We're wanting to set up a small grant making charity and I've been doing research, but now need some help please. Our intention is to make small donations to charities and worthy causes.
However, recently I've been "led to believe" that a grant making charity has to first receive/ask for a written request from a charity soliciting for funding before it can give a donation. And that thereafter, the recipient charity has to provide a follow up evaluation report of progress.  Is such a thing true?

I can understand the need for such documentation where large sums are involved, but we're only looking at making donations in the hundreds, not tens of thousands. Realistically, one can't expect nor ask a nationwide charity to submit such paperwork for a donation of say two hundred pounds. 

I've searched online, but can't find any answer to this and was hoping someone with charity experience would be able to shed some light. 

Many thanks.

Comments

  • Savvy_Sue
    Savvy_Sue Posts: 46,014 Forumite
    Name Dropper First Post First Anniversary
    I can't quote chapter and verse but I can confirm that the charity I work for does receive unsolicited gifts / donations from grant making charities. 

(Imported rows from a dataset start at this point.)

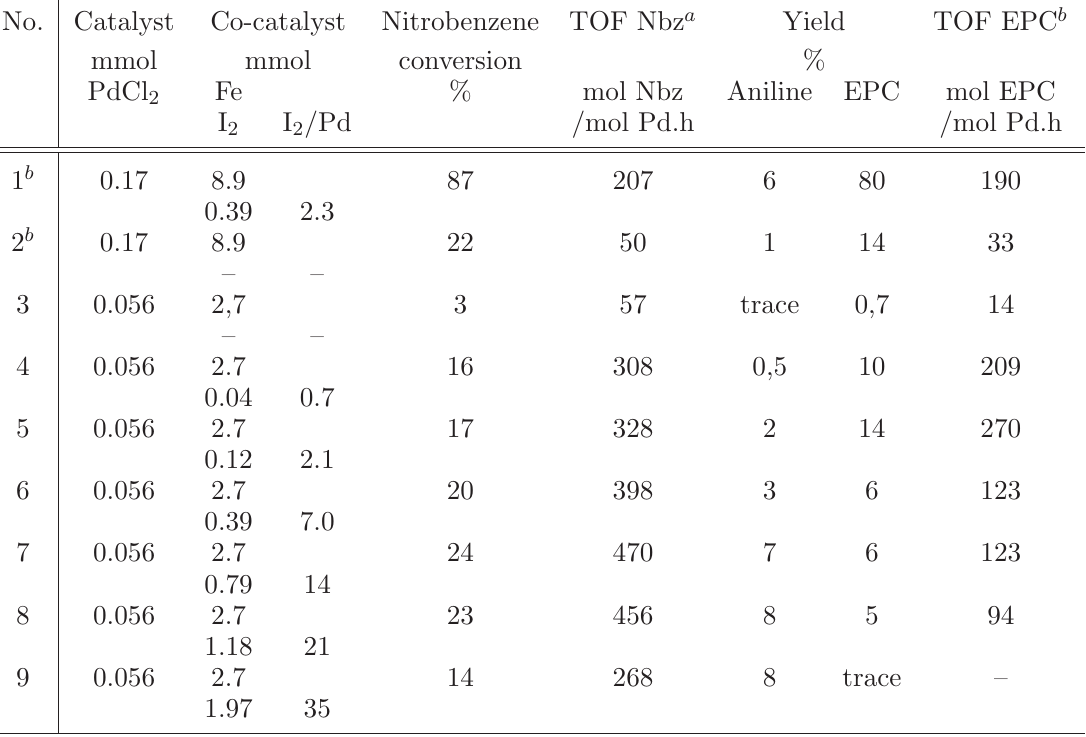
Table 3 The effect of the amount of iodine on reductive nitrobenzene carbonylation at a constant PdCl 2 /Fe/Py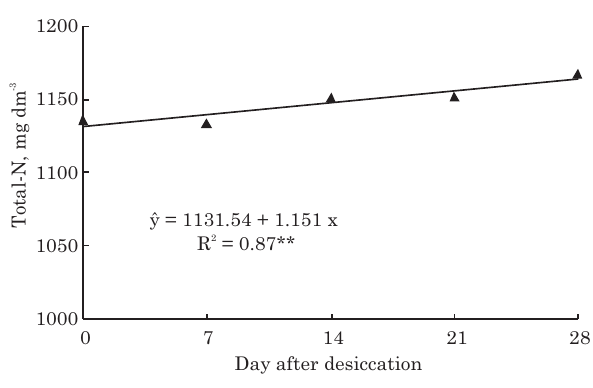
Figure 2. Total nitrogen (Total-N) in the soil as a function of time after the desiccation of Brachiaria sp. with glyphosate (mean of rhizosphere and non- rhizosphere soil of four brachiaria species). ** significant by the F test at 1 %.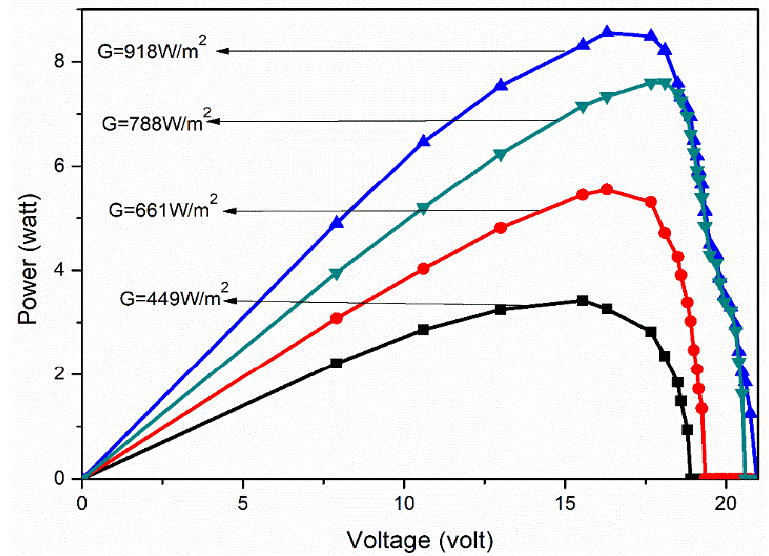
Figure 7. P-V curves of the solar PV panel for different solar irradiance .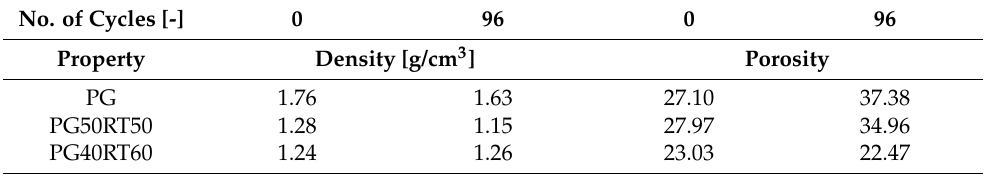
Table 2. Left: CPCMs density versus number of cycles. Right: CPCMs porosity versus number of cycles.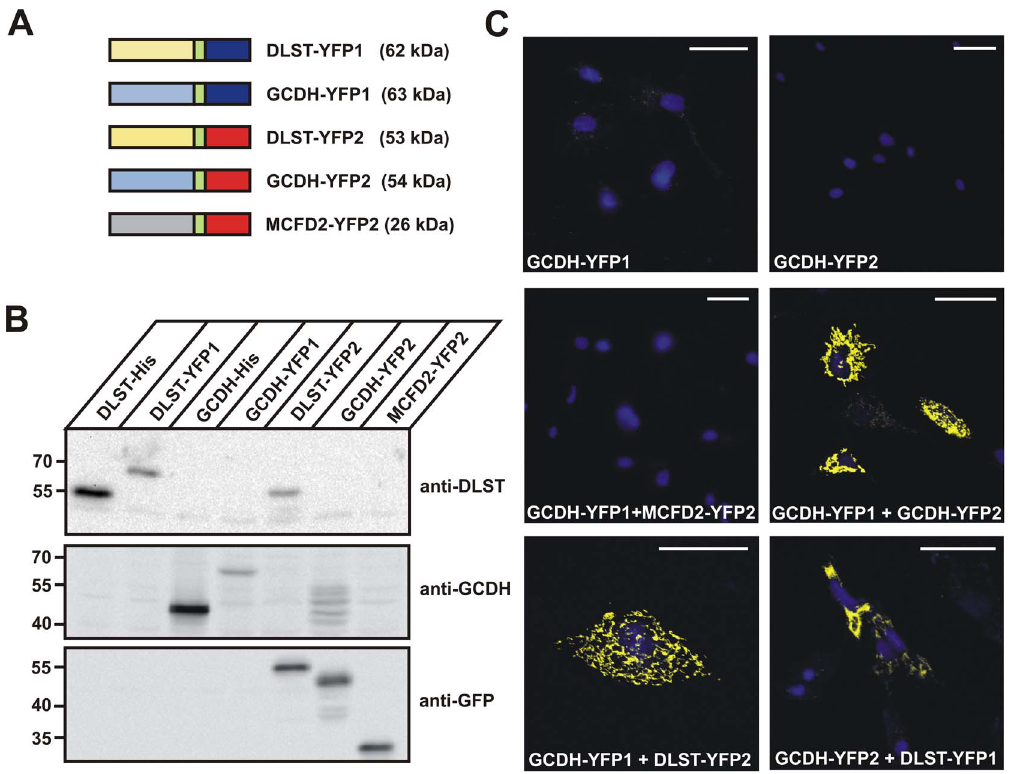
Figure 5. YFP fragment complementation assay demonstrates the interaction of GCDH with DLST invivo . ( A ) Schematic composition of C-terminal YFP1 (dark blue) and YFP2 (red) fusion proteins of DLST, GCDH and MCFD2 used in this study. The 10-amino acid linker (GGGGS) 2 is indicated in green. The calculated molecular masses of the fusion proteins are shown in brackets. The ERGIC marker protein MCFD2-YFP2 was used as negative control. ( B ) Expression analysis in BHK cells of all fusion proteins visualized by western blotting, using anti-DLST, anti-GCDH and anti-GFP antibodies. ( C ) Fluorescence microscopy of the indicated single or co-expressed fusion proteins. Strong YFP fluorescence was observed in cells co- expressing either GCDH-YFP1 with DLST-YFP2 or GCDH-YFP2 with DLST-YFP1. Nuclei were visualized using DAPI (blue). Scale bars=40 m M. Representative images of n=3 independent transfection experiments are shown.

    We provide follow up evaluations and reports if requested. That's usually for larger donations for specific parts of our work, where you might expect progress to be monitored. 

    For other donations we'd send a receipt and ask if our regular newsletters and annual reports would be welcomed. 

    Who led you to believe this? 
    Signature removed for peace of mind
  • O/P's aims seem wholly legitimate and I have not heard any statutory hurdles to what is being proposed. But perhaps check with the charities concerned in advance. The whole idea seems admirable.
  • Savvy_Sue
    Savvy_Sue Posts: 46,014 Forumite
    Name Dropper First Post First Anniversary
    O/P's aims seem wholly legitimate and I have not heard any statutory hurdles to what is being proposed. But perhaps check with the charities concerned in advance. The whole idea seems admirable.
    Checking in advance is certainly necessary if you are using the charity's name in order to raise funds. And there are circumstances in which an unsolicited donation could be refused, but not very likely if you're talking low hundreds.

    Unsure if the OP will come back, but there are other questions which could be asked: setting up a charity is not a simple undertaking, and it's always worth considering whether the aims can be achieved in other ways. Who's setting up the charity? and where are the funds coming from? are the two starters ... 
    Signature removed for peace of mind
  • AprilKid
    AprilKid Posts: 23 Forumite
    First Anniversary First Post
    Thank you Savvy_Sue and Richard1212. My apologies for not replying any earlier, but I was in hospital.
    To answer your questions; I was "led to believe" by a charity employee. He was well meaning and offered some good advice, but I gather he was misinformed on this particular issue.
    The charity will be a family endowment and not raise funds from the general public. 
    We did examine other means to achieving our aims, but non give the freedom, choice and flexibility we required in contributing to a wide range of different charities and causes over the long-term. 
    Once again thank you to you both.